Our return to Reston had us arriving just as the holiday traffic was beginning. We were grateful to be pulling in on a Thursday, avoiding the peak of the traffic on Friday. Against our better judgment, we did venture out on Friday and so did just about everybody else. We confined much of our exploration to the park for most of the weekend, although we did visit with Cookie and Jerry on Sunday night – one of our main reasons for stopping back in Reston on our way back south.

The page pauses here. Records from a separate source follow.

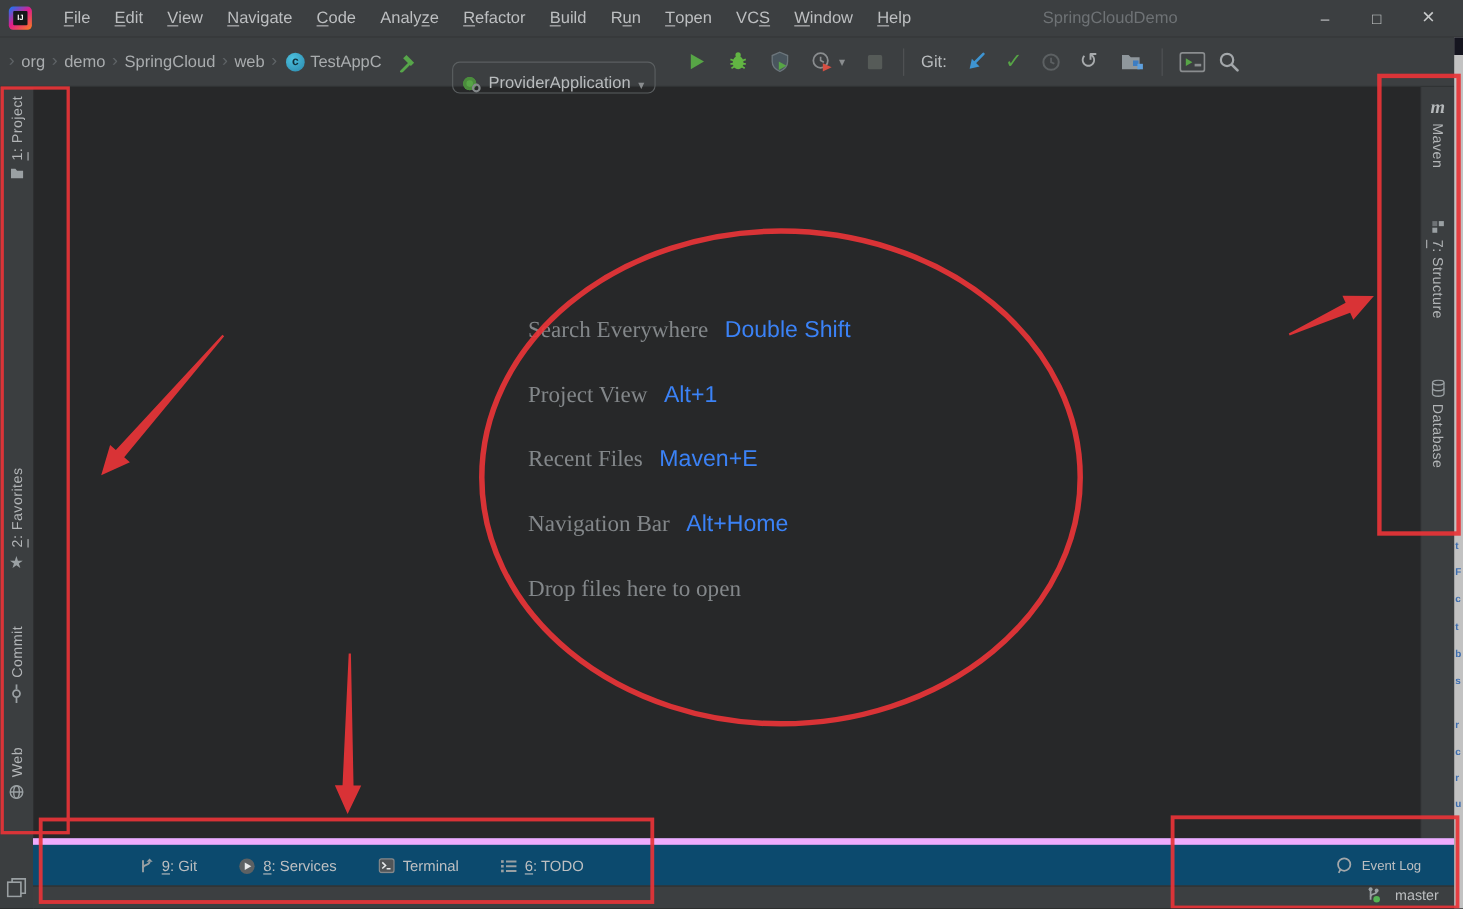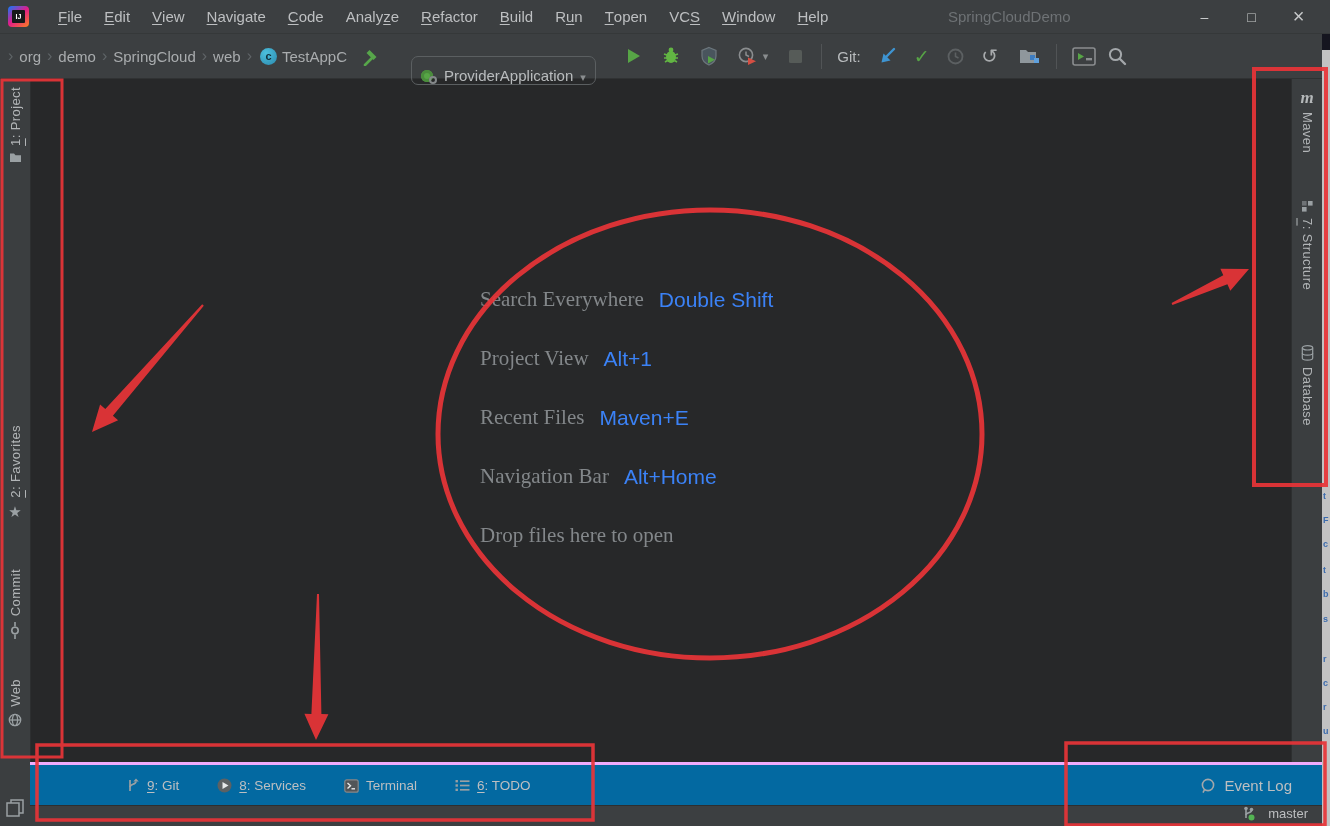--- a/index.html
+++ b/index.html
@@ -71,8 +71,8 @@
   .skeys{color:#3b82f6;margin-left:15px;}
 
   
-  .bottom-bar{position:absolute;left:30px;right:8px;bottom:20px;height:44px;background:#0369a1;
-              border-top:3px solid #f0abfc;display:flex;align-items:center;
+  .bottom-bar{position:absolute;left:30px;right:8px;bottom:20px;height:44px;background:#0c4a6e;
+              border-top:6px solid #f0abfc;display:flex;align-items:center;
               padding-left:96px;box-sizing:border-box;z-index:2;}
   .bb-item{display:flex;align-items:center;gap:7px;color:#bdbfc1;font-size:13.5px;
            margin-right:38px;cursor:default;white-space:pre;}

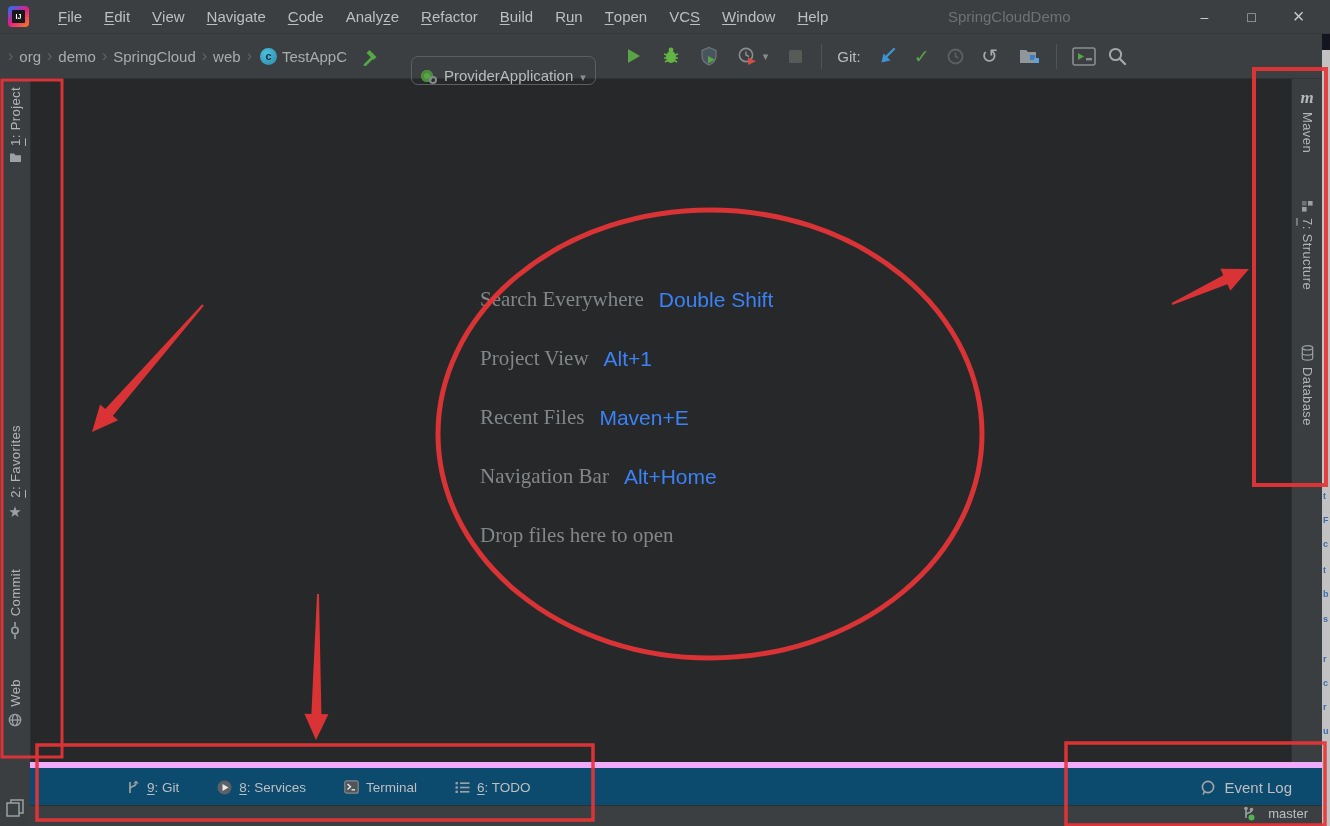--- a/index.html
+++ b/index.html
@@ -76,8 +76,8 @@
               padding-left:96px;box-sizing:border-box;z-index:2;}
   .bb-item{display:flex;align-items:center;gap:7px;color:#bdbfc1;font-size:13.5px;
            margin-right:38px;cursor:default;white-space:pre;}
-  .eventlog{margin-left:auto;margin-right:30px;display:flex;align-items:flex-end;gap:8px;
-            color:#bdbfc1;font-size:15px;}
+  .eventlog{margin-left:auto;margin-right:30px;display:flex;align-items:center;gap:8px;
+            color:#bdbfc1;font-size:12px;}
   .status-bar{position:absolute;left:30px;right:8px;bottom:0;height:20px;background:#3c3f41;
               border-top:1px solid #2d2f30;z-index:2;}
   .branch{position:absolute;right:14px;top:0;height:20px;display:flex;align-items:flex-start;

Time at Pocahontas quickly falls into a schedule of sorts. Mornings take us to the work site to inventory supplies, assess the site, or start preparing wood for the project. Afternoons find us back at the RV working on computers or phones as we work to finalize volunteer lists, research and order supplies, plan activities or some other project-related activity. We have occasional meetings with park staff and other hosts.
Our backup camera at the back of the RV had become an essential tool for Dave to back the RV into a campsite. Since it was installed last year, it had performed flawlessly – until it didn’t. Pulling into Lake Fairfax, the camera signal just wasn’t there on the monitor.

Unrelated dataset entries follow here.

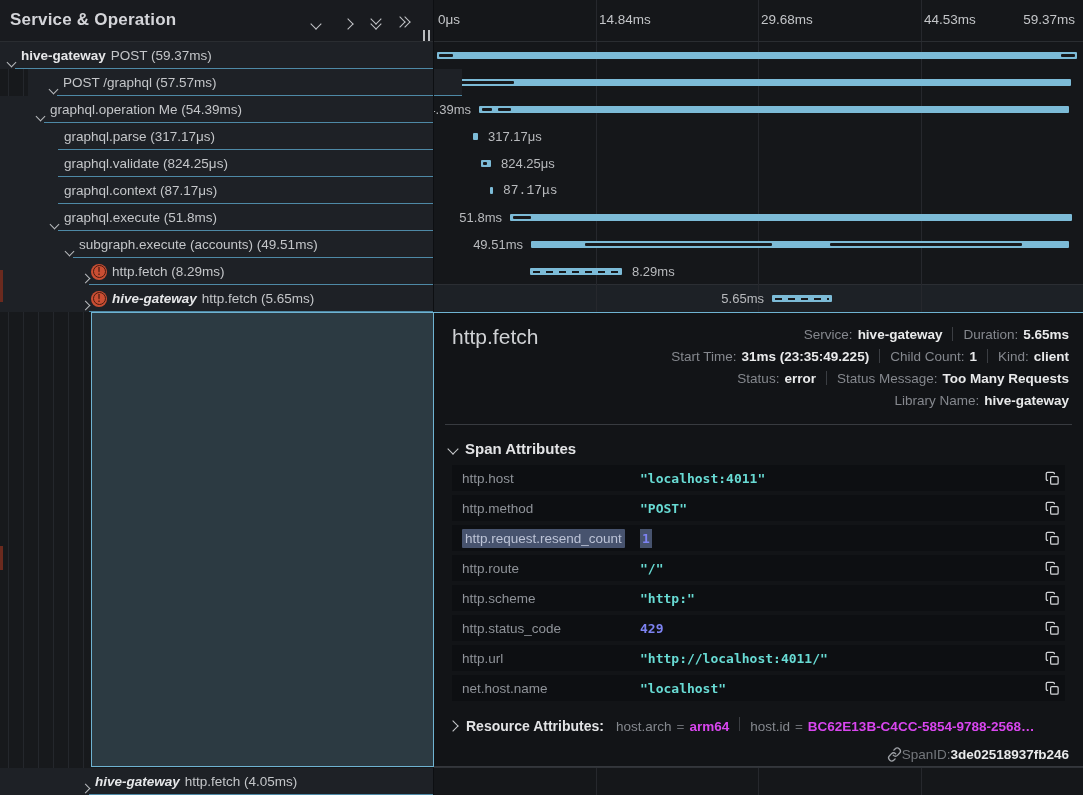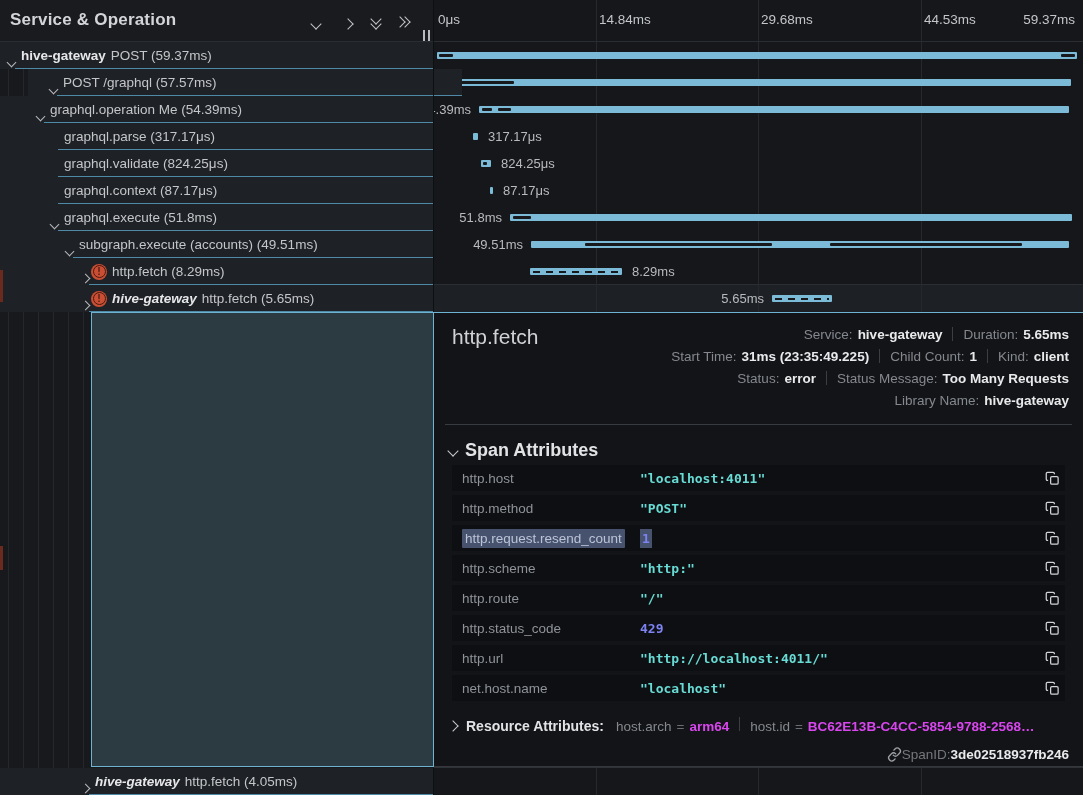--- a/index.html
+++ b/index.html
@@ -135,7 +135,7 @@
       </div>
       <div class="tlrow" style="top: 177px;">
         <div class="bar" style="left: 56px; width: 3px;"></div>
-        <span class="tlabel" style="left: 69px;">87.17μs</span>
+        <span class="tlabel" style="left: 69px; font-family: Liberation Mono, monospace;">87.17μs</span>
       </div>
       <div class="tlrow" style="top: 204px;">
         <div class="bar" style="left: 76px; width: 562px;"></div>

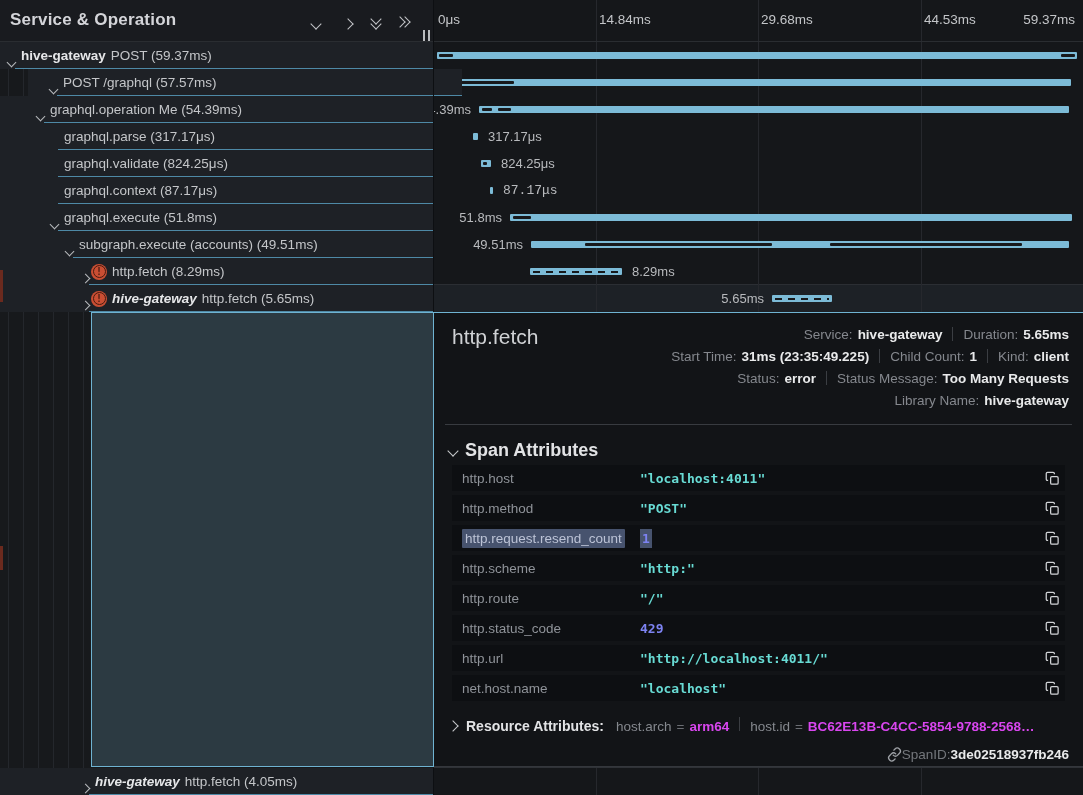--- a/index.html
+++ b/index.html
@@ -64,7 +64,7 @@
   #divider{position:absolute;left:11px;top:111px;width:627px;height:1px;background:#383b40;}
   #attr-head{position:absolute;left:15px;top:127px;display:flex;align-items:center;gap:8px;cursor:pointer;}
   #attr-head .chev{border-color:#c8cacd;}
-  #attr-head span.txt{font-size:18px;font-weight:700;color:#e2e3e5;}
+  #attr-head span.txt{font-size:15px;font-weight:700;color:#e2e3e5;}
   #attr-table{position:absolute;left:18px;top:152px;width:613px;}
   .arow{position:relative;height:26px;margin-bottom:4px;background:#0d0f12;display:flex;align-items:center;}
   .akey{width:178px;padding-left:10px;font-size:13.5px;color:#8f9399;white-space:nowrap;}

Thinking it was a loose wire, Dave crawled up on the roof of the RV to check. While Cathy watched the monitor, Dave adjusted wires and the cameras position, but nothing changed. To ensure the problem was with the camera and not the connections in between, we swapped out the camera on the back of the RV with the one from the truck that shows the truck bed. When that worked, we decided to make it a permanent change. Before we were done, we discovered that now both cameras worked. With the 2 cameras swapped, all was good, although it wasn’t clear what caused the outage.

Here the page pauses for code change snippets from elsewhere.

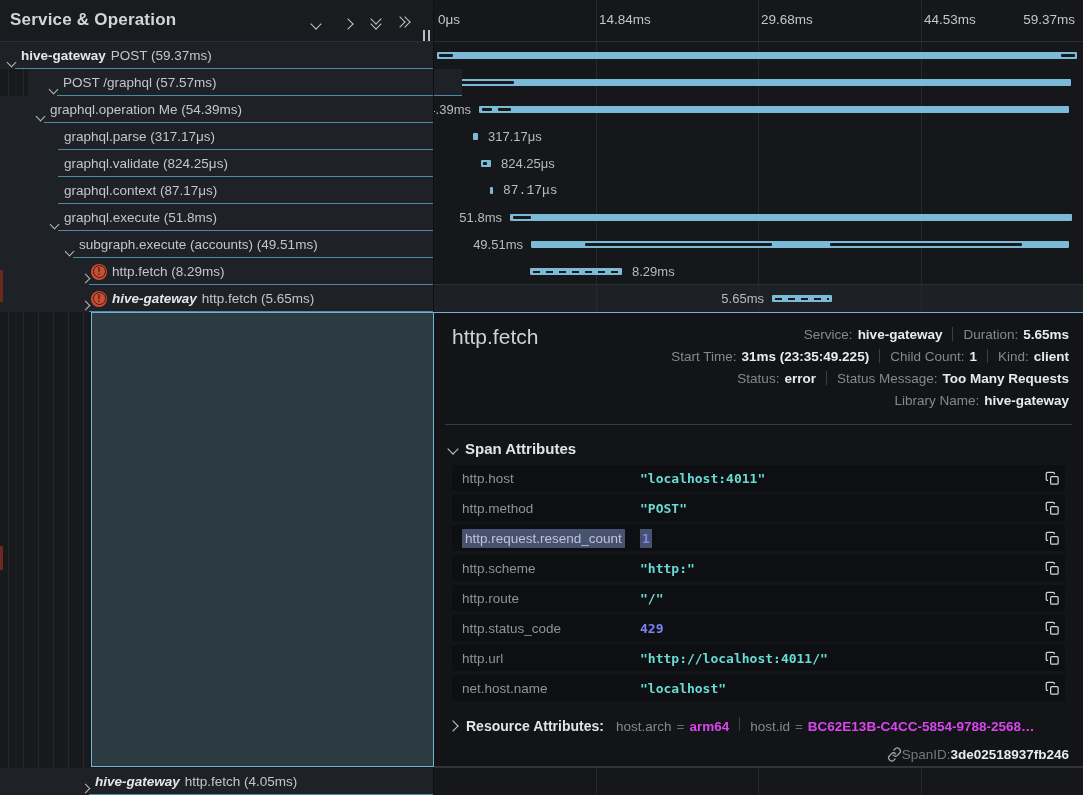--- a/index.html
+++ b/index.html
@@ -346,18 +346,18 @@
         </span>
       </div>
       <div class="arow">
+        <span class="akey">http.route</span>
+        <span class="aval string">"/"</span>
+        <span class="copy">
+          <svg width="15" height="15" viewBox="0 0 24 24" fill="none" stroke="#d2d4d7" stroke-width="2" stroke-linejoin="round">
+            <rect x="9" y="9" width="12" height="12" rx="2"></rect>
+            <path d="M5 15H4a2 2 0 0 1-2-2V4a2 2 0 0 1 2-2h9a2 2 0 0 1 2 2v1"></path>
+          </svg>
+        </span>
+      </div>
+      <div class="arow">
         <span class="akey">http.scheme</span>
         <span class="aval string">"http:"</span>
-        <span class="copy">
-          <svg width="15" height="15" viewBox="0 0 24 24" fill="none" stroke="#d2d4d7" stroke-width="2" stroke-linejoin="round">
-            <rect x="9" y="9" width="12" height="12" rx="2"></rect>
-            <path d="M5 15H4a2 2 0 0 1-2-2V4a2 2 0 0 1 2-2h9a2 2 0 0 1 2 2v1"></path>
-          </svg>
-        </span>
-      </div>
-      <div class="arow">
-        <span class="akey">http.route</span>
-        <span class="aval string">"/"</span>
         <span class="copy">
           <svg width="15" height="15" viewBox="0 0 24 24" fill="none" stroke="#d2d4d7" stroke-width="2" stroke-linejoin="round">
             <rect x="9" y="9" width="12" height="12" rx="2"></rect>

Passing into Maryland on route 15 from Pennsylvania, we stopped at a welcome center that had a display about the creation of the border between the 2 states. With lots of conflict between the two colonies, a definitive border needed to be set. Charles Mason and Jeremiah Dixon took on the task with what was state of the art technology for its day. Using a transit device to determine the direction for the border line, and a gunter’s chain to measure distance, they set “crown” stones every 5 miles. These had been carved in England and shipped to the colonies to be placed with William Penn’s crest on the PA side and Lord Calvert’s on the MD side. While the Mason-Dixon line has some uglier connotations from later US history, it was originally about ending a conflict, not starting one.